Saida Mirziyoyeva, 38, will head the presidential administration’s communications and information policy department, a spokesman for President Shavkat Mirziyoyev wrote on his Telegram account on November 14.

“Mirziyoyeva will also monitor the implementation of social reforms, and reforms in the field of culture and education,” the spokesman, Sherzod Asadov, wrote in the statement.

Asadov included a potted description of Mirziyoyeva’s educational background by way of evidence of her credentials.

“It should be noted that [Mirziyoyeva is a] graduate of the University of World Economy and Diplomacy, and has post-graduate degrees from the Tashkent State University of Law and Lomonosov Moscow State University,” he wrote.

Since February 2020, Mirziyoyeva has served as deputy chair of the board at the Public Foundation for the Support and Development of National Mass Media. It is in that guise that she has sought to position herself as a champion of the free press.

Despite the increased freedom of expression seen since Mirziyoyev ascended to power in 2016, the picture for the media overall is bleak. Reporters Without Border, or RSF, ranked Uzbekistan 133rd out of 180 nations in its 2022 Press Freedom Index.

“The authorities largely control the media, as well as a number of bloggers with close ties to the government,” RSF has said of Uzbekistan. “Authorities still have not implemented the reforms needed to abolish laws that enable repression of the media. Surveillance, censorship and self-censorship are prevalent.”

Mirziyoyeva’s rapid ascent to a position of influence is bound to draw comparisons with what unfolded under President Karimov, who died suddenly in September 2016. His eldest daughter, Gulnara, secured positions within government from the mid-1990s, and at one point served as her country’s representative to the United Nations in Geneva. She later went on to develop a career as a fashion impresario, pop singer and philanthropist.
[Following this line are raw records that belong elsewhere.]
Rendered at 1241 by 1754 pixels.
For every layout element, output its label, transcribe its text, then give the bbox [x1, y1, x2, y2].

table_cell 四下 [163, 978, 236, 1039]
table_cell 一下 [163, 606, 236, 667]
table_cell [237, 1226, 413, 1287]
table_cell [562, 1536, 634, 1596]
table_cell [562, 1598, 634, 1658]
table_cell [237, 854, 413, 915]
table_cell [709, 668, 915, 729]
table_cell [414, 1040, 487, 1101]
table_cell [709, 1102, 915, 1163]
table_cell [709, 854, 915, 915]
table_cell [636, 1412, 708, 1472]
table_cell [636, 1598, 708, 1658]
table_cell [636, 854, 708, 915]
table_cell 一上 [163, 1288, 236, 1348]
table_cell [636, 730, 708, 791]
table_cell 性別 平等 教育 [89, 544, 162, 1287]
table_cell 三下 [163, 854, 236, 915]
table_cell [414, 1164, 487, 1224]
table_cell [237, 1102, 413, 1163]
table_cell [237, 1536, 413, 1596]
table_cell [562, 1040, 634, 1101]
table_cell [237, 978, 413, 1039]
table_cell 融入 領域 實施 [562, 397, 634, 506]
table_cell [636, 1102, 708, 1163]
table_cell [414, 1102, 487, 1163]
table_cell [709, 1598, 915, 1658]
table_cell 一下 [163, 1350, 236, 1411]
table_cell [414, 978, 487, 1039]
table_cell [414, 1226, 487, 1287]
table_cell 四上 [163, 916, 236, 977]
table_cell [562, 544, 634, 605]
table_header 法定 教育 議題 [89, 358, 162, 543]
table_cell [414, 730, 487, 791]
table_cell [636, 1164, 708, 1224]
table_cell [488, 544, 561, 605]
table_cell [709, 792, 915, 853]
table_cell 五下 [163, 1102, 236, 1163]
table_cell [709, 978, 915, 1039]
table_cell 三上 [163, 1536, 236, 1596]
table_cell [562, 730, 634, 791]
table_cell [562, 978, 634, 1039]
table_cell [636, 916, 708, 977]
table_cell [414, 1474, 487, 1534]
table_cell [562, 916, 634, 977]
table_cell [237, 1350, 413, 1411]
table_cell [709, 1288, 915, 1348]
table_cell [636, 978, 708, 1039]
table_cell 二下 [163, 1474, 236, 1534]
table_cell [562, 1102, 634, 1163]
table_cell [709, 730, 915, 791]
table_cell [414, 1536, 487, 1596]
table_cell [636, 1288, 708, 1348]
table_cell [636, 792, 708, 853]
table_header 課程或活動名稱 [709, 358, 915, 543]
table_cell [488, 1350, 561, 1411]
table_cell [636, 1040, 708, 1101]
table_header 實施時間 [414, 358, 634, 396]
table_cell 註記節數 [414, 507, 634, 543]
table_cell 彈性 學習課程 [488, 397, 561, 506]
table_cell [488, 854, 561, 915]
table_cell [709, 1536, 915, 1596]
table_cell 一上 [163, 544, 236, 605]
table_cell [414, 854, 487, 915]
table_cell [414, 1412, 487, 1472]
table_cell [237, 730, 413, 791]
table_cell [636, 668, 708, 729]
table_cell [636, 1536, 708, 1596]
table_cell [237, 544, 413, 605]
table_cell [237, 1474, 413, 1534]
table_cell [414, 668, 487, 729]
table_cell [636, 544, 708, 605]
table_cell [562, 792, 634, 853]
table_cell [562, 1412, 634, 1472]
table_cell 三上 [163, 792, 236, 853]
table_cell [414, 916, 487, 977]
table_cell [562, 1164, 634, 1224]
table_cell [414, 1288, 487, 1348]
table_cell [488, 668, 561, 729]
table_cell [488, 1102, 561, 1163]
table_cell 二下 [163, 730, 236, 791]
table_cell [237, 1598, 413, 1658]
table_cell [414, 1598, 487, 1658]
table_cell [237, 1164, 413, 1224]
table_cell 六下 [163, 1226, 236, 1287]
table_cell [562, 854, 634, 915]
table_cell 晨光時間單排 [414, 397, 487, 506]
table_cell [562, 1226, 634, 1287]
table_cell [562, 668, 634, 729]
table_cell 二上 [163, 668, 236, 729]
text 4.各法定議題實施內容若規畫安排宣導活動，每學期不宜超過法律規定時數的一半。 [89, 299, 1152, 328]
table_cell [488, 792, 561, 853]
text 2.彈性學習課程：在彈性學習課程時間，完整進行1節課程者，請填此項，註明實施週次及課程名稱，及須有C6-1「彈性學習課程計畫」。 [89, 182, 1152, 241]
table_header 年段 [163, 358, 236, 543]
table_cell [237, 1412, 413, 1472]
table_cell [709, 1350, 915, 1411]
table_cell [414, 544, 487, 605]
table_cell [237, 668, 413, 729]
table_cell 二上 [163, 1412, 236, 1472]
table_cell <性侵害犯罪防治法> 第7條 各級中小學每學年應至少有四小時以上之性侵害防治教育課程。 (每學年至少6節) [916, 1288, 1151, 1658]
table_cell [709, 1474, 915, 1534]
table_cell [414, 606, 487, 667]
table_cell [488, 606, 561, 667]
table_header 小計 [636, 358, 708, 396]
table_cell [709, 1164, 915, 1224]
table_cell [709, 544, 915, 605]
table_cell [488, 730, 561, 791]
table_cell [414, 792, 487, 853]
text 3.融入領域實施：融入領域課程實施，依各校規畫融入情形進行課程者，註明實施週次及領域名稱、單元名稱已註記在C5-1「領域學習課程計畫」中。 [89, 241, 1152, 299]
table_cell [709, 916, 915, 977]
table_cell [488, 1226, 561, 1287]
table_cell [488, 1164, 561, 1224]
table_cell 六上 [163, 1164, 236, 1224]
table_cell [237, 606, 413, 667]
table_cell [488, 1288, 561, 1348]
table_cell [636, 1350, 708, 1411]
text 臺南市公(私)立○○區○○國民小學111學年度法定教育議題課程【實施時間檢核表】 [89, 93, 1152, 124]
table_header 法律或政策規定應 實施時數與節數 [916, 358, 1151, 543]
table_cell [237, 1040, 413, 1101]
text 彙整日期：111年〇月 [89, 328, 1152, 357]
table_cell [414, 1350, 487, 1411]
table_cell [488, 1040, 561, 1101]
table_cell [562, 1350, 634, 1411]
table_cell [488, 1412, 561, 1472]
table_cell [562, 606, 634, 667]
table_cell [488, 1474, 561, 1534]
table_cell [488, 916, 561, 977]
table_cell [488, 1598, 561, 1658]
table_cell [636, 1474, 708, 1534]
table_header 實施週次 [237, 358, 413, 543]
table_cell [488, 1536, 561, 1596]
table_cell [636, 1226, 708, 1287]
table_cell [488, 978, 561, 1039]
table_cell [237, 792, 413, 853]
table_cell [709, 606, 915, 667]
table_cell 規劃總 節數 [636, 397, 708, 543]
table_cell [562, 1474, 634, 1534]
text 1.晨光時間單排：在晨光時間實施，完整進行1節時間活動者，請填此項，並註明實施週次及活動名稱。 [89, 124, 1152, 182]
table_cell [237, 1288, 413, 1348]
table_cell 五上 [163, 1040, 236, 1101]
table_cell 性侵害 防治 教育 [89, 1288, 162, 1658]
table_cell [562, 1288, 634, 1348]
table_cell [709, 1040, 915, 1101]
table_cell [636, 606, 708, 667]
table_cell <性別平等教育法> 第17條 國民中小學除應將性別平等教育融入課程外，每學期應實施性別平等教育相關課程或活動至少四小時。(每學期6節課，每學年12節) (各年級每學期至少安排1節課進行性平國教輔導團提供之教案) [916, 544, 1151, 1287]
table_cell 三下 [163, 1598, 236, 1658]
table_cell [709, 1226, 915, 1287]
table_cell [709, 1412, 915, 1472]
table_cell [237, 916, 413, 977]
Karimova is most strongly associated now, however, with a vast corruption scheme to extort hundreds of millions of dollars in bribes from international telecommunications seeking to enter the Uzbek market. She was arrested in 2015, one year before her father’s death.

Mirziyoyev is not new to charges of fostering nepotism.

U.S. government-funded broadcaster RFE/RL reported in November 2019 on how Otabek Umarov, the husband of another of Mirziyoyeva’s daughters, Shahnoza, had been appointed as deputy head of the presidential personal security detail. The broadcaster alleged that Umarov also served as an informal ambassador at events with foreign dignitaries.

The same report described Shahnoza Mirziyoyeva as a “high-level official at the Preschool Education Ministry … reputed to essentially control funding and other aspects of social programs for children.”

There is, of course, a notable international precedent for a head of state appointing a favored offspring to their administration.

In March 2017, U.S. President Donald Trump formally hired his then-35-year-old daughter, Ivanka, as an unpaid adviser. Her husband, Jared Kushner, meanwhile held a post as senior adviser to President Trump.

As the New York Times has reported, the Trump Justice Department batted away suggestions that Kushner’s appointment constituted a violation of anti-nepotism rules, insisting that the “president’s special hiring authority … [exempted] positions in the White House Office.”